Monday, January 1, 2018

2017: Randy's Reading Retrospective

What the hell happened, 2017? When I reflect back upon you, and my (narrow) Fifty Books Project participation, what sordid tales will my stats tell? Seventeen books? Only seventeen books?

Three of these "books" were The Paris Review--which has always had a dubious-at-best status as a "book." Six of them novels, of which half I was re-reading (One Flew Over the Cuckoo's Nest, The Satanic Verses, and The Gunslinger). Five--nearly one third--were in an amorphous and unexpected business self-help category (I am excluding these from consideration for my best-of because, well, because I can and it's a free goddam country goddammit. Don't tell me how to live my life.)

Setting aside the re-reads, The Paris Review, and the self-help books, I have three novels and three non-fiction. A measly six books. (Notably, of these six, I did manage to review five).

So, WTF, 2017? I'll say simply that the year has been busy in a way that made the Siren's song of my PS4 very difficult to resist. When I reflect back, I will see the forgiving arms of an understanding game console in a cold year.

With only seventeen books, a top-three feels right. Here they are:

<drum roll>

Bronze Medal: Executing Freedom: The Cultural Life of Capital Punishment in the United States

LaChance's book changed the way I think about the death penalty by causing me to think, for the first time, about what the death penalty represents culturally. It had never occurred to me to think about the death penalty culturally, so that merely engaging in the thought experiment would have accomplished much. However LaChance's insight also provided answers about the death penalty. The death penalty's role is clearer to me now than before. But the book did more than change the way I think about the death penalty, it also changed the way I think about our society. Die Hard is a different movie for me now because of this book, and I suspect many other movies or cultural phenomena will be different too.

Silver Medal: The Sense of Style: The Thinking Person's Guide to Writing in the 21st Century

Pinker's a book, which was a spontaneous purchase based on a half-remembered shadow memory, was a surprise strong finisher for the year. I expected to read a book that offered some helpful thoughts, but which would largely repeat truisms about writing I'd encountered over and over again before. Instead, I got a thoughtfully crafted book about the craft of writing and why good writing is good writing (and why bad writing is bad writing). In addition to the forest, though, I also got trees: Pinker gave not just the big-picture of good writing, but details too. For putting into words what I intuitively understood about good writing, and giving me the conceptual tools to be able to describe good writing, this book will have a lasting effect on my own writing.

Gold Medal: Don Quixote

Don Quixote was, reading-wise, a game changer. I became, and still am, obsessed with this book. I read Nabokov's lectures about it; I watched the musical Man from La Mancha; I am excited about this documentary; I am even more excited about this movie. I got Monsignor Quixote for Christmas. I cannot now get enough Don Quixote, and I am not sure I ever will. What is the nature of Quixote's madness, and what does it say about us? This question eats at me and the various versions of media playing with Quixote all allow me to think about it more. Are we all engaged in quixotic quests that we don't recognize? What (self-)deceptions guide us? Quixote will be back in 2018, this I believe.

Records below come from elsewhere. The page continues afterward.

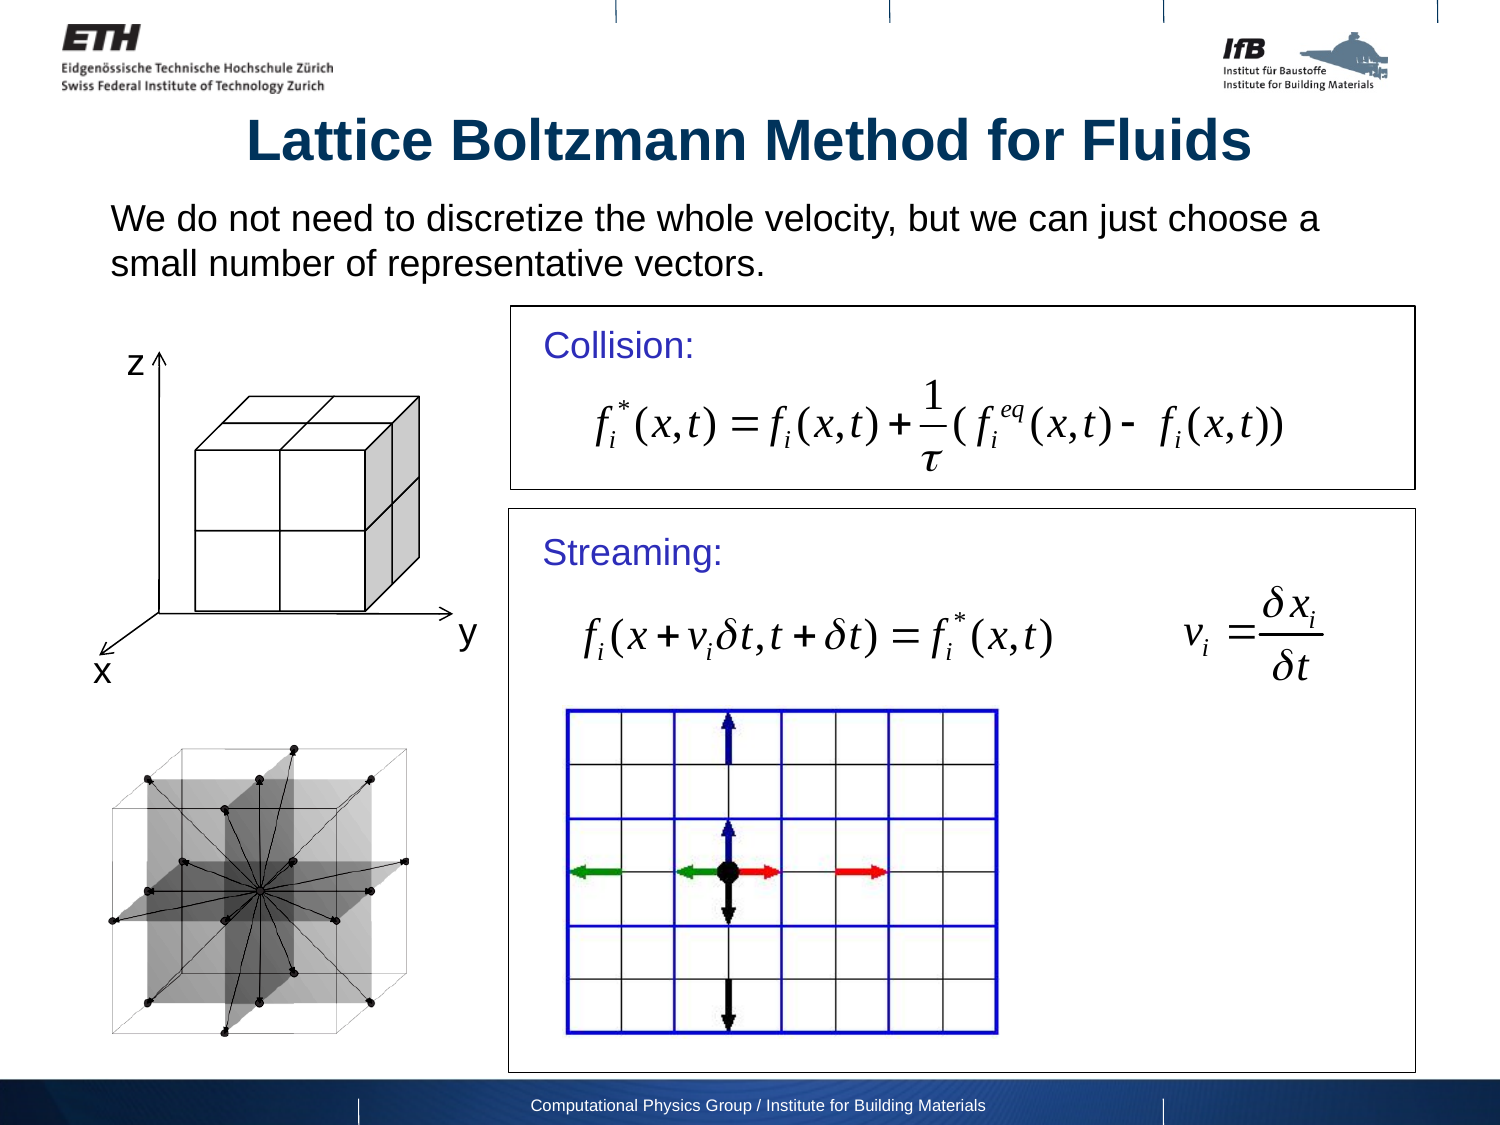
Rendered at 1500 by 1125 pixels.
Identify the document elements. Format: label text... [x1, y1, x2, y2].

text_box [508, 508, 1416, 1073]
text_box [510, 306, 1416, 490]
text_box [580, 366, 1292, 482]
footer Computational Physics Group / Institute for Building Materials [367, 1088, 1151, 1125]
picture [0, 1078, 1500, 1125]
picture [562, 705, 1001, 1040]
picture [1223, 31, 1389, 93]
picture [108, 744, 409, 1037]
text_box Collision: [528, 313, 710, 374]
picture [62, 24, 333, 94]
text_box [77, 330, 494, 705]
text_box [568, 600, 1063, 672]
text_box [194, 396, 420, 612]
text_box We do not need to discretize the whole velocity, but we can just choose a small number of representative vectors. [95, 186, 1386, 292]
title Lattice Boltzmann Method for Fluids [62, 104, 1438, 180]
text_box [1176, 575, 1333, 690]
text_box Streaming: [527, 521, 739, 581]
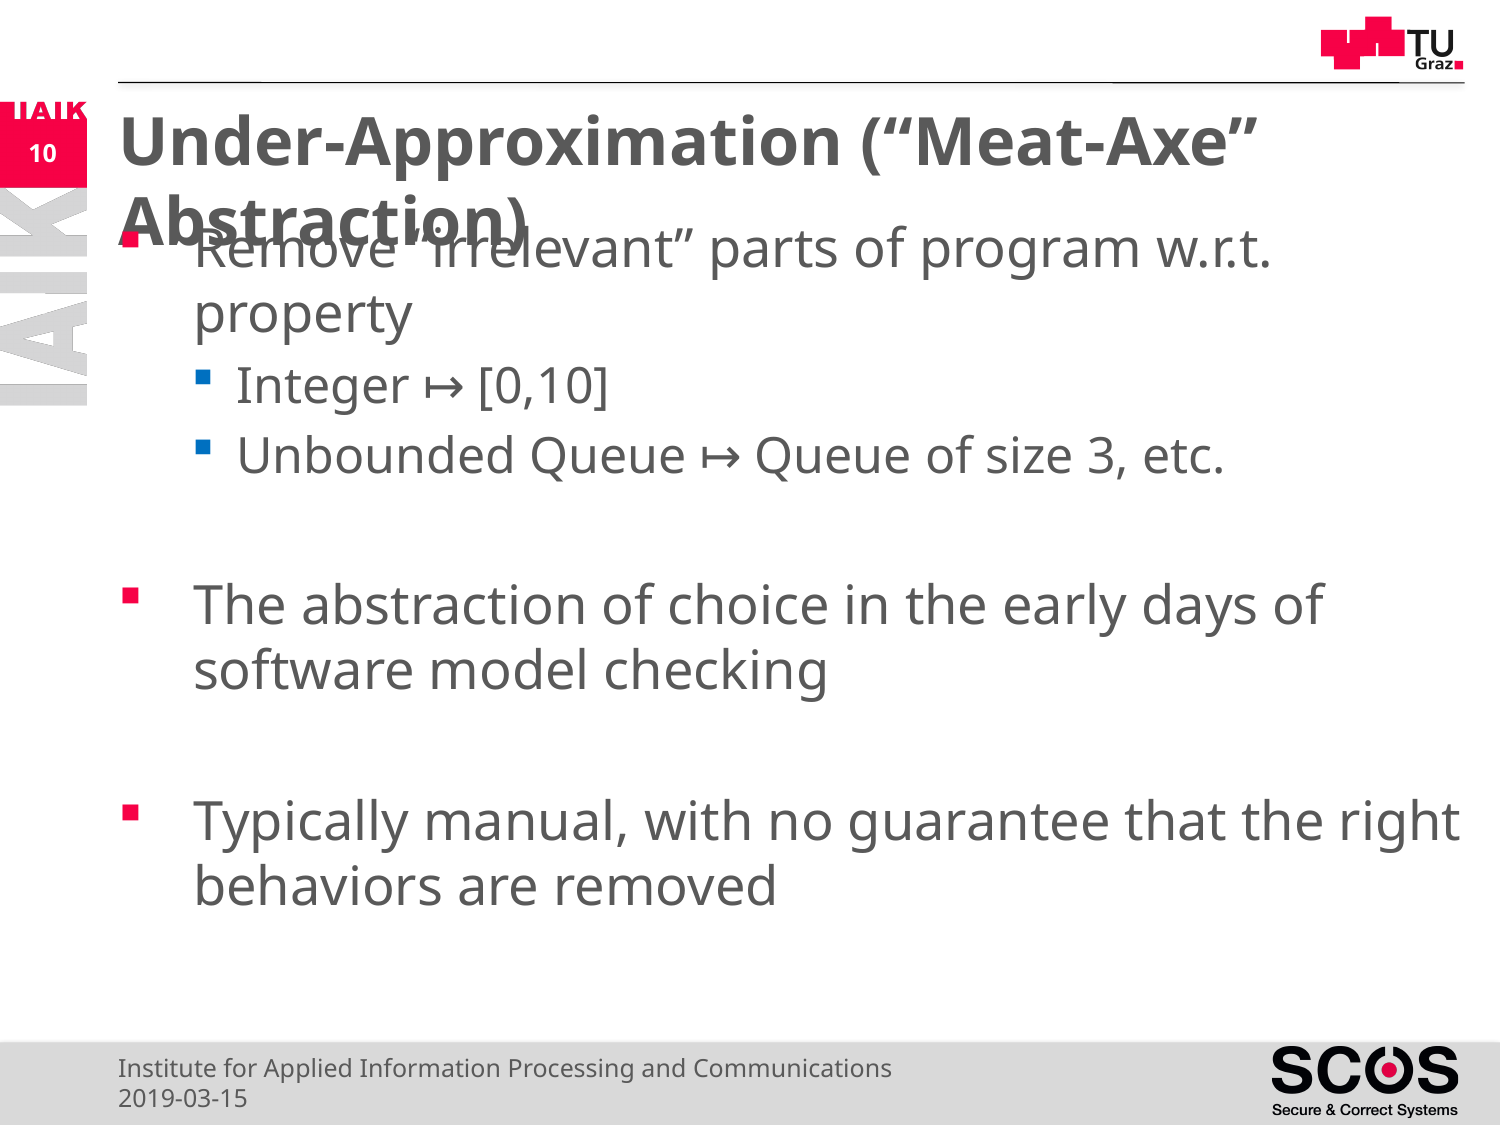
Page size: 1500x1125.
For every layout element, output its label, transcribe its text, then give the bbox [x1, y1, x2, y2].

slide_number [118, 1096, 730, 1118]
slide_number 10 [1, 124, 84, 185]
footer Institute for Applied Information Processing and Communications [118, 1052, 1469, 1096]
list Remove “irrelevant” parts of program w.r.t. property Integer ↦ [0,10] Unbounded Queue ↦ Queue of size 3, etc. The abstraction of choice in the early days of software model checking Typically manual, with no guarantee that the right behaviors are removed [118, 213, 1469, 1038]
picture [0, 1, 87, 406]
picture [1318, 13, 1466, 73]
picture [1265, 1042, 1465, 1052]
picture [1265, 1096, 1465, 1122]
title Under-Approximation (“Meat-Axe” Abstraction) [118, 98, 1469, 185]
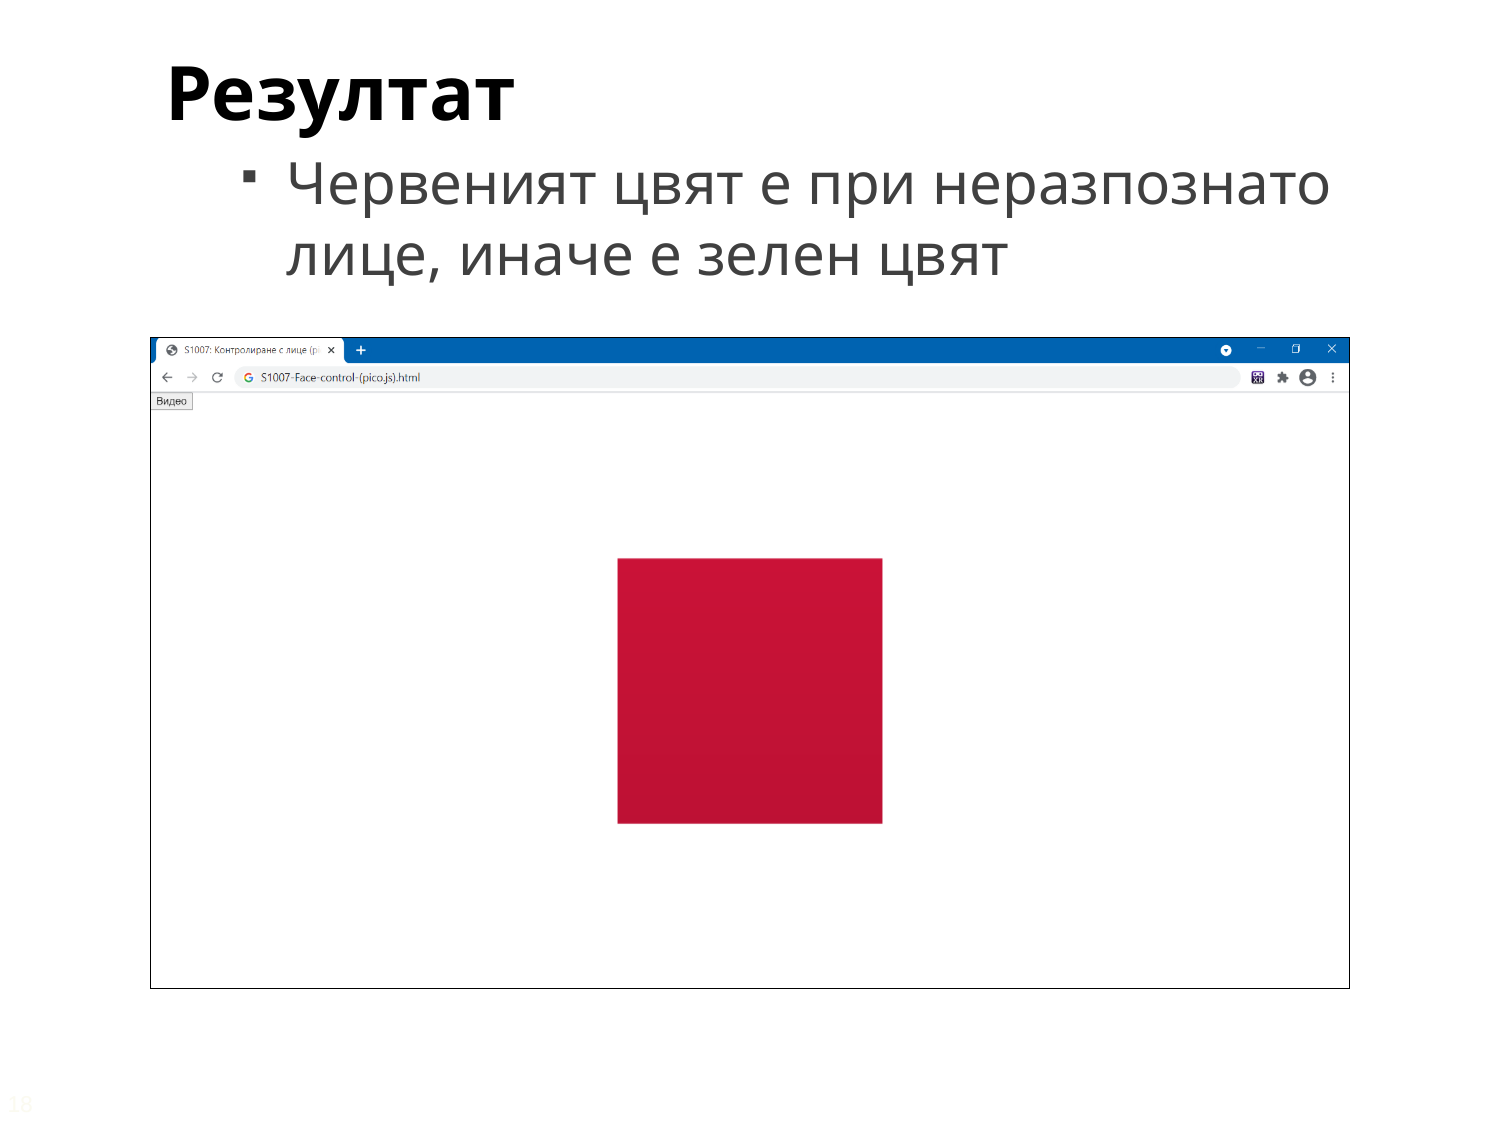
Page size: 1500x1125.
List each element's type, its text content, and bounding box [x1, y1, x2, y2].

picture [149, 337, 1351, 989]
list Резултат Червеният цвят е при неразпознато лице, иначе е зелен цвят [150, 37, 1488, 1113]
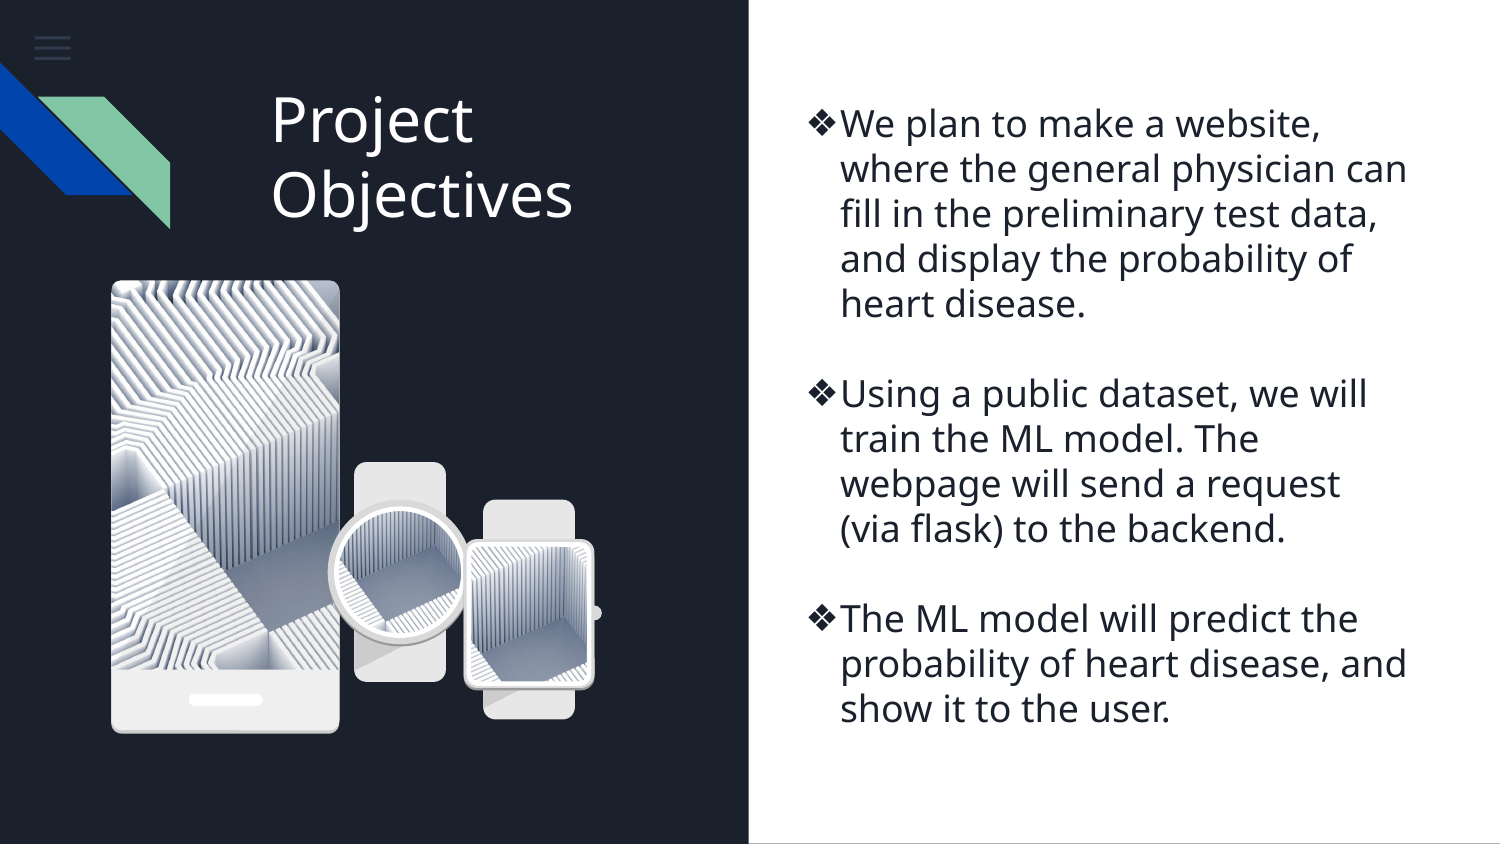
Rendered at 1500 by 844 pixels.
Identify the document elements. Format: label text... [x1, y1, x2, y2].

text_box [353, 656, 447, 682]
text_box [111, 676, 340, 735]
picture [111, 280, 340, 670]
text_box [353, 461, 447, 498]
title We plan to make a website, where the general physician can fill in the preliminary test data, and display the probability of heart disease. Using a public dataset, we will train the ML model. The webpage will send a request (via flask) to the backend. The ML model will predict the probability of heart disease, and show it to the user. [750, 157, 1426, 673]
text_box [327, 499, 462, 647]
picture [336, 508, 463, 636]
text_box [463, 499, 603, 720]
text_box Project Objectives [255, 65, 723, 242]
picture [468, 544, 590, 684]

Speaking of 2018: what windmills will I tilt at in the new year? I am two volumes behind in The Familiar: I will continue to review them as I read them. I think I am going to try reading the two volumes back to back to see if that helps with my relapsing memory of the plot and characters. There are some famed female writers who I'm ashamed to admit I've never read (Atwood, Munro, Bender), who I really would like to get to this year (Brittany gave me quite a look when I realized all my authors over the last year were male). So, only vague aspirations.

Still, looking forward to another year with Fifty Books.